There was one ad for a dark blue 1993 Toyota Camry that caught my eye. Being located within a 45 minute drive from our home made the car a reasonable candidate. Being a two owner car with a decently low odometer reading and claims of being winter stored for the past 4 years along with receipts for $12,000 in maintenance and repair work over those years interested me as well. The pictures showed a nice clean perfectly presentable Camry LE with some potential, it was definitely worth further investigation. After a few detailed emails with the owner Heather and I decided to take a short road trip to the country and have a look one evening.

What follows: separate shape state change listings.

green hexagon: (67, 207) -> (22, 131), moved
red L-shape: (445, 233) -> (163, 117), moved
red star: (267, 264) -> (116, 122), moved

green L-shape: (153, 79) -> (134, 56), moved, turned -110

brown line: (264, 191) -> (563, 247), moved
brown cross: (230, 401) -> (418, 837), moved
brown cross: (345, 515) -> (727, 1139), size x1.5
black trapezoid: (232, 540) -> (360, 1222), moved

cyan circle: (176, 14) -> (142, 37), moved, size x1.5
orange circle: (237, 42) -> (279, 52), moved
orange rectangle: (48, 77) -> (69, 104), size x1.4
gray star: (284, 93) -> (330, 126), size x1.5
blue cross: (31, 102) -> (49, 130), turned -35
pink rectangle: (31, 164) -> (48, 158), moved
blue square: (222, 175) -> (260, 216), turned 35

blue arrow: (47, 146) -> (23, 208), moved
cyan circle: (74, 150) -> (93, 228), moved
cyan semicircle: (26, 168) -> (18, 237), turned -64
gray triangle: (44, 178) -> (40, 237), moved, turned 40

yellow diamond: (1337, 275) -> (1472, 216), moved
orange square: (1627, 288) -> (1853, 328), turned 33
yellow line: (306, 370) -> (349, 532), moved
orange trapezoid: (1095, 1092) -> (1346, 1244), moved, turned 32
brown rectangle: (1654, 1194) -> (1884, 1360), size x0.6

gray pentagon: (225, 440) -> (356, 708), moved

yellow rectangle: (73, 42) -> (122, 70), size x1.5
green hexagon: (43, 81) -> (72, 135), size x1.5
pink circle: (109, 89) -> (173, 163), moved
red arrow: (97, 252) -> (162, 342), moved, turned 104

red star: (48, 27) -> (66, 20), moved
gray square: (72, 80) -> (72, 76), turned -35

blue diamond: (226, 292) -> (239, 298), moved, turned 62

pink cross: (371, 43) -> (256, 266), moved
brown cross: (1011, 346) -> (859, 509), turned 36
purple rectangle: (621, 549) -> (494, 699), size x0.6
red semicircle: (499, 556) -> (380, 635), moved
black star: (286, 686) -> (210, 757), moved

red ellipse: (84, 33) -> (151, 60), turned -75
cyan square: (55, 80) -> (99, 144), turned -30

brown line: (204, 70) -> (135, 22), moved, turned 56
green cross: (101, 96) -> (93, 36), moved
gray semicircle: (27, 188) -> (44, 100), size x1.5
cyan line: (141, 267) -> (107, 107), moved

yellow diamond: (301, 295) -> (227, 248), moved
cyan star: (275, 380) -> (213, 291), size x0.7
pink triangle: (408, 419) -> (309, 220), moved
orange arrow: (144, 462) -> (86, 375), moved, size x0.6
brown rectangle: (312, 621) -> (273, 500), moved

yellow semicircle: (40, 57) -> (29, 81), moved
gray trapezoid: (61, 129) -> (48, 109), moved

After many years in the auto industry I know that a car can look a million dollars in a picture on the internet but can be a wreck once you see it in person. Almost like a Hollywood starlet, most of them look sensational in the pictures, but catch a glimpse of them in person and you wish you could banish the vision out of your head. The camera can hide many flaws and past sins so an up close and personal inspection is always a personal requirement of mine.
Once to our destination we spotted the Camry immediately and it appeared as described. Presentable but not perfect, with some noticeable and not so noticeable paint work from the past but nothing that would condemn the car. The car started and ran like a like new and drove as buttery smooth as Camry should. Throughout the whole inspection you would think you were looking at a 5-7 year old car, not one that was 17. Nothing found was too shocking and nothing unexpected considering the price. The owner more than happily presented us with the service history and invoices for the $12,000 in work carried out over the last four years. This was one sound Camry and better yet it is a third generation, regarded by many as best Camry ever made to date. A deal was struck and the car was ours.
Now over a year later we still own that dark blue Camry and have never once regretted the purchase. Other than replacing worn drive axles and replacing the fuel tank the vehicle has needed nothing but regular maintenance. That’s a pretty good record for a vehicle that old. Perhaps I was wrong, maybe the Camry is boring. It certainly hasn’t presented me with any negative excitement, it just keep going and going. Better to be boring than broken!